Both formats are sufficient. The difference is ecosystem: Claude Code already has a batch of third-party plugins in the wild; the Codex side is mostly official skill samples, with little public prior art to reference.

Claude Code: 4 / 5 · Codex: 3 / 5

9. Documentation and debugging

“I wrote what the docs said but the harness doesn’t accept it” — this is the dimension that hurts the most when writing plugins.

Behind Codex’s painful debugging experience from section 3, there’s a surprising upside: the source code is fully open. When the docs fall short, you can just open the repo and read the Rust. A lot of my assertions in this post — spawn_agent only accepts four built-in roles, config.toml does not expand variables, completed subagents don’t free thread slots — I felt confident stating them because I’d read them in codex-rs/. Docs may lag, but truth is always readable.

Claude Code is the inverse. The docs are genuinely good — hook event fields, additionalContext injection targets, MCP variable expansion rules, the plugin layout — all clearly explained. But the source is not open, and behaviors the docs don’t cover used to require guessing and trial-and-error. Lucky for us, Claude Code recently had an “open-source moment,” and community copies of the source are now floating around. Many previously guessable details can now be verified. Between the official docs and this “accidentally readable” code, debugging Claude Code has actually gone from fuzzy to clear.

On documentation and openness, each side wins half. Claude Code has cleaner docs, Codex has always-readable source. When you’re actually writing a plugin, the two resources are complementary.

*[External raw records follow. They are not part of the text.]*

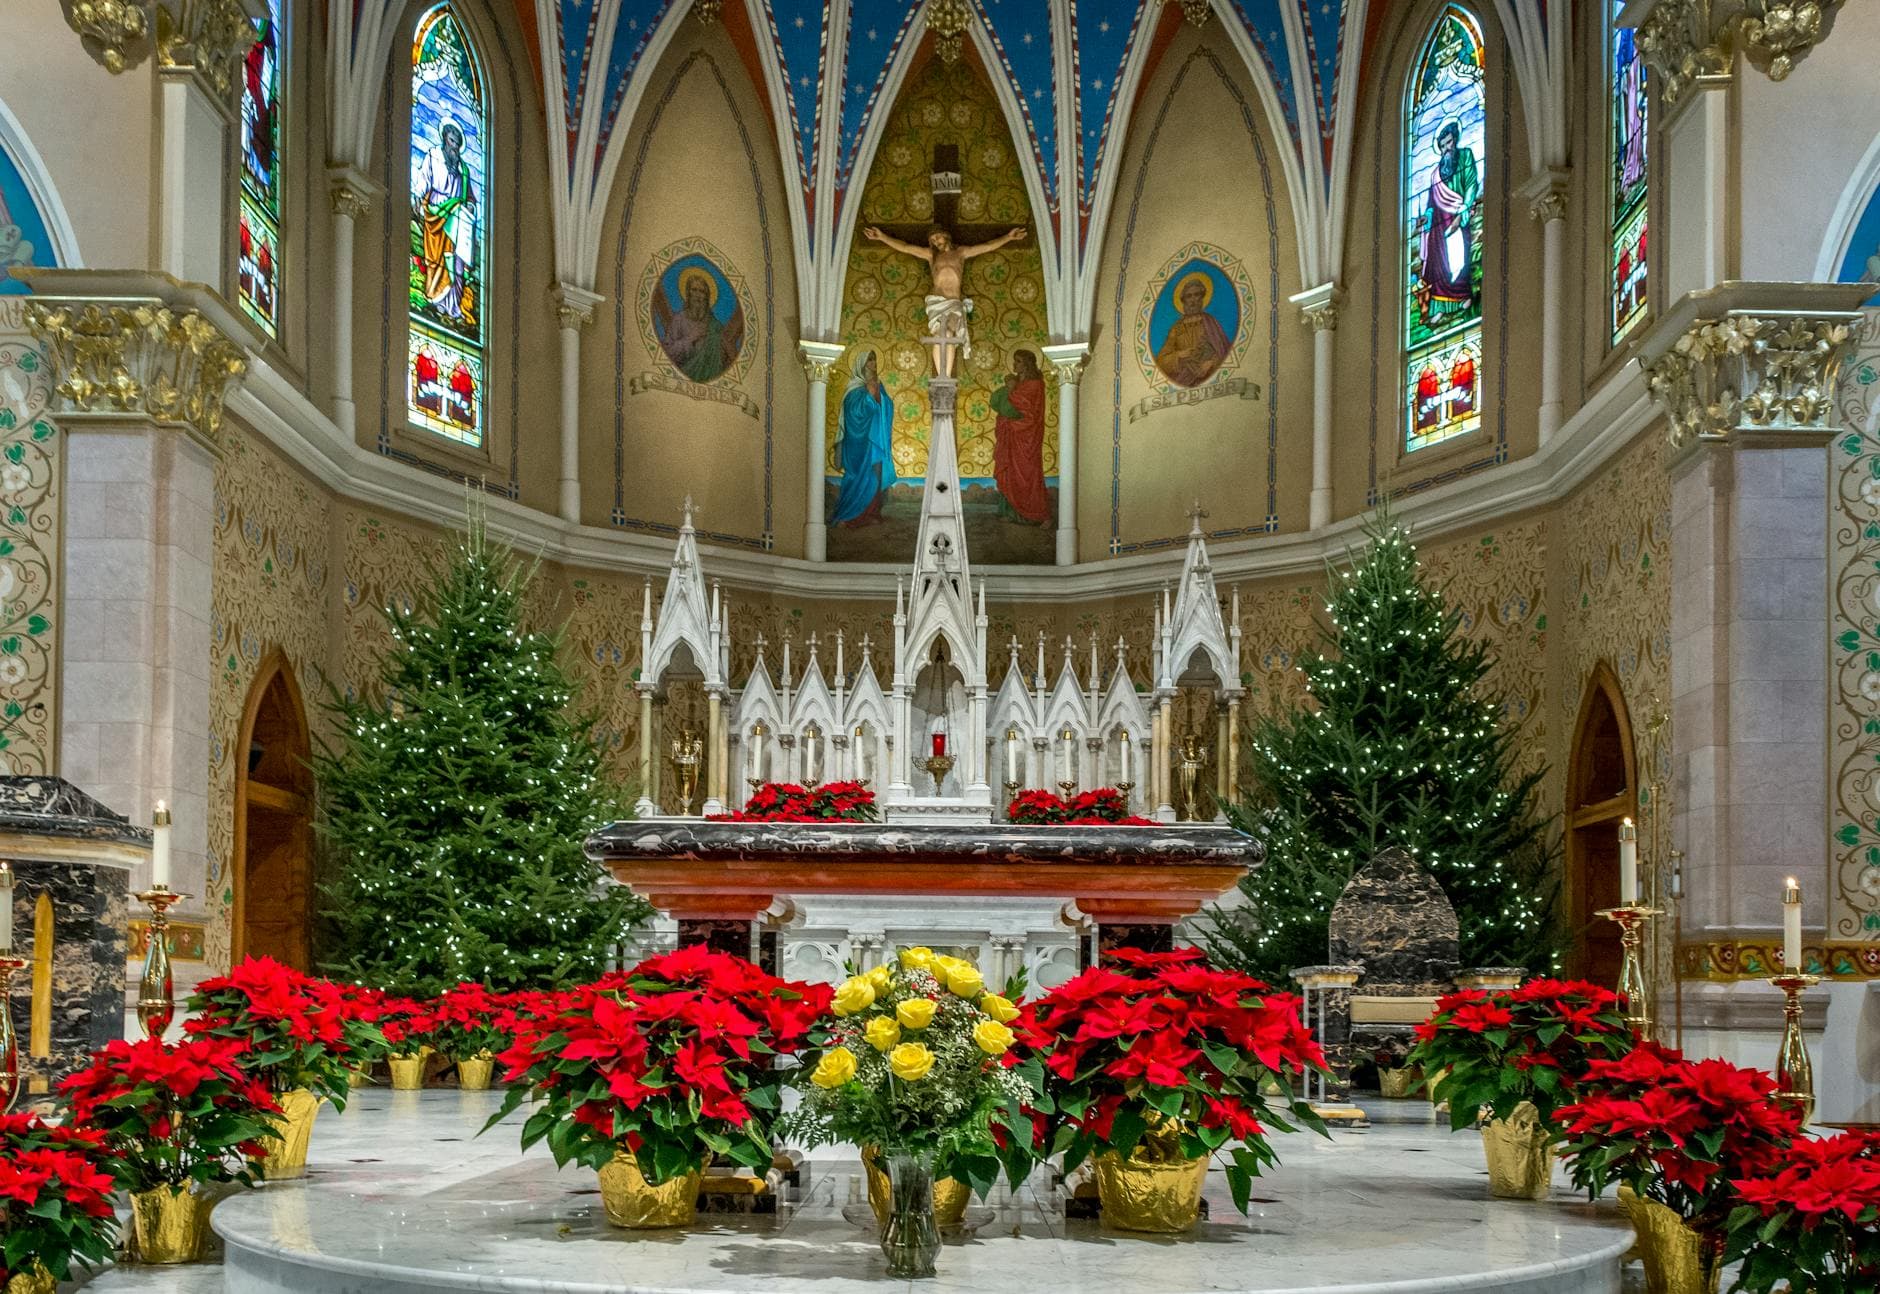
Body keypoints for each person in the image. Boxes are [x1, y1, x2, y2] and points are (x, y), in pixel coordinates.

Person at [861, 223, 1026, 376]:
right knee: (940, 335)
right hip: (936, 304)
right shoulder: (931, 255)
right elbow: (905, 247)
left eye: (937, 237)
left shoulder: (960, 253)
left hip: (953, 303)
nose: (935, 241)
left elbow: (987, 246)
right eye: (932, 240)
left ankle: (945, 376)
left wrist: (1009, 237)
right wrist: (882, 237)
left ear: (946, 236)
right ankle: (941, 376)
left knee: (949, 334)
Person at [1412, 120, 1480, 330]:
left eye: (1448, 143)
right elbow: (1433, 203)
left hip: (1458, 217)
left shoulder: (1466, 156)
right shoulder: (1436, 173)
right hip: (1439, 226)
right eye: (1442, 146)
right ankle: (1439, 308)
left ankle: (1463, 297)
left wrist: (1463, 212)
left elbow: (1471, 185)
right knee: (1439, 264)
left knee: (1459, 259)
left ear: (1455, 140)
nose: (1445, 149)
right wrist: (1426, 219)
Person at [413, 121, 479, 329]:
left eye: (458, 144)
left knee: (457, 261)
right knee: (436, 259)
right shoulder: (433, 157)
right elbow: (423, 181)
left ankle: (453, 306)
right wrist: (417, 196)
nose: (454, 147)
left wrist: (468, 206)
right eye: (452, 141)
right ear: (444, 139)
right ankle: (435, 299)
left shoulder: (464, 170)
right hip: (436, 215)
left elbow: (470, 198)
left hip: (457, 222)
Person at [829, 349, 896, 527]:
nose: (873, 363)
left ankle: (871, 514)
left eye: (874, 360)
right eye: (869, 360)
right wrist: (869, 395)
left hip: (875, 441)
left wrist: (878, 395)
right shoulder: (854, 388)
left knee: (876, 474)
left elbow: (887, 406)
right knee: (858, 476)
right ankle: (848, 515)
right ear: (861, 364)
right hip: (858, 443)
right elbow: (853, 414)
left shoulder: (877, 384)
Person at [653, 267, 743, 383]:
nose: (698, 295)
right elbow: (667, 351)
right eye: (694, 290)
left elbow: (725, 350)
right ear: (688, 293)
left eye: (702, 291)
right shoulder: (679, 319)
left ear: (707, 296)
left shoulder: (714, 325)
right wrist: (690, 339)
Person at [990, 349, 1049, 524]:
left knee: (1029, 475)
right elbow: (1001, 404)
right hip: (1011, 437)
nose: (1015, 365)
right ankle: (1011, 513)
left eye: (1019, 361)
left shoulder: (1035, 384)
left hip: (1026, 438)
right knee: (1010, 474)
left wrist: (1011, 390)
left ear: (1028, 364)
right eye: (1014, 361)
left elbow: (1027, 408)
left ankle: (1040, 515)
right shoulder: (1017, 383)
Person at [1154, 273, 1232, 388]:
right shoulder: (1176, 328)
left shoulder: (1210, 322)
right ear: (1183, 300)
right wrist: (1179, 355)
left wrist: (1211, 363)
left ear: (1202, 297)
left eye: (1196, 295)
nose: (1193, 300)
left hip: (1211, 379)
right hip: (1183, 381)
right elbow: (1161, 361)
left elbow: (1225, 350)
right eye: (1189, 296)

Claude Code: 4 / 5 · Codex: 4 / 5

Scorecard

Dimension	Claude Code	Codex
Install	5	2
MCP integration	5	1
Hook delivery	5	0
Hook event coverage	5	2
Subagents	5	2
Skills	5	4
Config variables	5	1
Marketplace	4	3
Docs and debugging	4	4
Total	43 / 45	19 / 45

Summary

Claude Code’s plugin system is designed with multi-agent collaboration as a first-class concern: SubagentStart injects into the subagent, TeammateIdle keeps sessions alive with heartbeats, frontmatter disallowedTools is a harness-level constraint. These are infrastructure for plugin developers. You build complex coordination on top without reinventing the primitives.

Codex’s plugin system is early. The three extension points (plugins, hooks, MCP) exist, but the pieces that actually support real multi-agent coordination are missing. Hook delivery broken, only four built-in subagent roles, no variable expansion, lifecycle events absent — each is a few hundred lines of Rust on its own. Together they produce the current state: a lot of things you cannot do, and the things you can do come packaged with a Bash installer.

If you’re considering writing a CLI plugin:

Pure MCP integration: Claude Code, install-and-go. Codex, bring an installer script.
Depends on multi-agent observability (session lifecycle, heartbeats, task orchestration): Not doable on Codex right now.
Pure skill bundle: Comparable on both sides.
Needs isolated read-only subagents (reviewers, auditors): Claude Code’s agents/*.md frontmatter nails it. On Codex you’re stuck with prompt-level discipline. Don’t expect the harness to enforce permission isolation.